Initial rules stipulated owners or occupiers were responsible for repairing their properties, but Zheng's department discovered many had emigrated and lost contact, and some were unwilling to cooperate.

Instead, in March last year, the Xiamen People's Congress approved plans to introduce a government trusteeship to take charge of buildings whose ownership was unclear, as a way to protect "common properties."

"The new rules are very strict on the protection," said Yuan from behind his hotel's Mediterranean-style reception desk. "When I was about to refurnish the hotel, I was told to leave the exterior exactly how it is.

"Obviously foreigners are attracted to the island's old buildings. There was a Japanese writer who lived (at the hotel) for more than a month and even wrote a book about the island."

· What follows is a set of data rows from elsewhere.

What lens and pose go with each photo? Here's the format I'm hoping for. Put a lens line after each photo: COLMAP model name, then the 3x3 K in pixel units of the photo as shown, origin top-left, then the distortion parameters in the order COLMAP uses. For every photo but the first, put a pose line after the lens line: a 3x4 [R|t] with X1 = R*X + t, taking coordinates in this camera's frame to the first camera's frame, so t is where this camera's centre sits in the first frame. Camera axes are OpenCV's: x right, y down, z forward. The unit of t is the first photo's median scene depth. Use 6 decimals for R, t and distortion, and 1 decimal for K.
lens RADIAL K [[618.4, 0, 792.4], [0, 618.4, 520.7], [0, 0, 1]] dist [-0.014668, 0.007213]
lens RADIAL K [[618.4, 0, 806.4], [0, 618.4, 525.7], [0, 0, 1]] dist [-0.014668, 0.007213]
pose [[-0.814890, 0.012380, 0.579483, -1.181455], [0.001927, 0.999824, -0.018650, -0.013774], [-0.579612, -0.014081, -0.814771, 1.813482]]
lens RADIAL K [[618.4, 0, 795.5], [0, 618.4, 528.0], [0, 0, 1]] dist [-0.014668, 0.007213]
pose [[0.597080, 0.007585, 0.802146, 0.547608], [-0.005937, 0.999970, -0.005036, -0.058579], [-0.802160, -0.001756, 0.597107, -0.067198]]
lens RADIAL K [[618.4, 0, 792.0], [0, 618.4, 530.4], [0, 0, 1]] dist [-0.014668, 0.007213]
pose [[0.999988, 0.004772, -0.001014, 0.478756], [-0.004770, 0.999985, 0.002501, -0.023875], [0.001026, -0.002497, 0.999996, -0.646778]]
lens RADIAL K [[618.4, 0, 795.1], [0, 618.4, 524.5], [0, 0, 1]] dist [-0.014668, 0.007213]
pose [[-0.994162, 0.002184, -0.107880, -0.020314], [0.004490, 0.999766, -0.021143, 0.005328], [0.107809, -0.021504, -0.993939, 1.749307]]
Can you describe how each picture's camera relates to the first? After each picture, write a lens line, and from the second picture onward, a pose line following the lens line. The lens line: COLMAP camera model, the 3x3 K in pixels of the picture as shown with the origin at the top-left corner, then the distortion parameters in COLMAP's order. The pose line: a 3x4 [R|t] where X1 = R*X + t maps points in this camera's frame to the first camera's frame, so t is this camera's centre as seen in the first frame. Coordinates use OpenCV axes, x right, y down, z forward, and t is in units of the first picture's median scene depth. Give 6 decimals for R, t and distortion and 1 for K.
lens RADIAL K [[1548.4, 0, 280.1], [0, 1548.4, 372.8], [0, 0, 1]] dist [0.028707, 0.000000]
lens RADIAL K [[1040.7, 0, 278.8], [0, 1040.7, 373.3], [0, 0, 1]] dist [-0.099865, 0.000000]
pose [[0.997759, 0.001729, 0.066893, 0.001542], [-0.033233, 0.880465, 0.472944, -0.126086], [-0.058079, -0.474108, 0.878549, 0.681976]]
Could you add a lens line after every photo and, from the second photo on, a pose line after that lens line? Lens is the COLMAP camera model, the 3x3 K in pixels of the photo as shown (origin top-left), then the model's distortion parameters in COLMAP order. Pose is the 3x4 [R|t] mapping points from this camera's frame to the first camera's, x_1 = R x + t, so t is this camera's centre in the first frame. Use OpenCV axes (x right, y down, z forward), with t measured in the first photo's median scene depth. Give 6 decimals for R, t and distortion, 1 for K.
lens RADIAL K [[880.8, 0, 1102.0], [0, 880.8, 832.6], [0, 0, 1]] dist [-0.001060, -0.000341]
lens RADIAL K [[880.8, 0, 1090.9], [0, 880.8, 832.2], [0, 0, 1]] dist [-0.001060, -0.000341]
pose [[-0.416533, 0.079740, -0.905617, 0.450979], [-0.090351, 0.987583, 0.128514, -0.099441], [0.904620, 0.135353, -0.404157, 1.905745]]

The writer he was referring to is Ayako Ishimoto, author of Paradise for Cats and Pianos, which offers travel tips about customs, food and sights on the island. "That book has brought a number of travelers from Japan, who asked specially to live in my hotel," said Yuan, who signed a 10-year lease on the property that costs 20,000 yuan a month.

Gulangyu is home to about 16,000 permanent residents and receives roughly an equal number of tourists each weekday, with about 50,000 on weekends and public holidays.

In 2003, the Xiamen government planned to levy an 80-yuan fee to enter the island, which sparked protest among residents as they insisted Gulangyu should still be a functional part of the city rather than a tourist spot. The plan was eventually suspended, although the ferry price rose from 3 yuan to 8 yuan.

With high-speed railways starting services in April this year, travel times from Xiamen to surrounding cities have been greatly reduced, meaning many more people are expected to flood into the popular city in the future.

Yuan hopes Gulangyu does not prove too welcoming, though. "I want the island to remain a peace and quiet resort," he said. "So maybe it's time we try some tourist traffic control."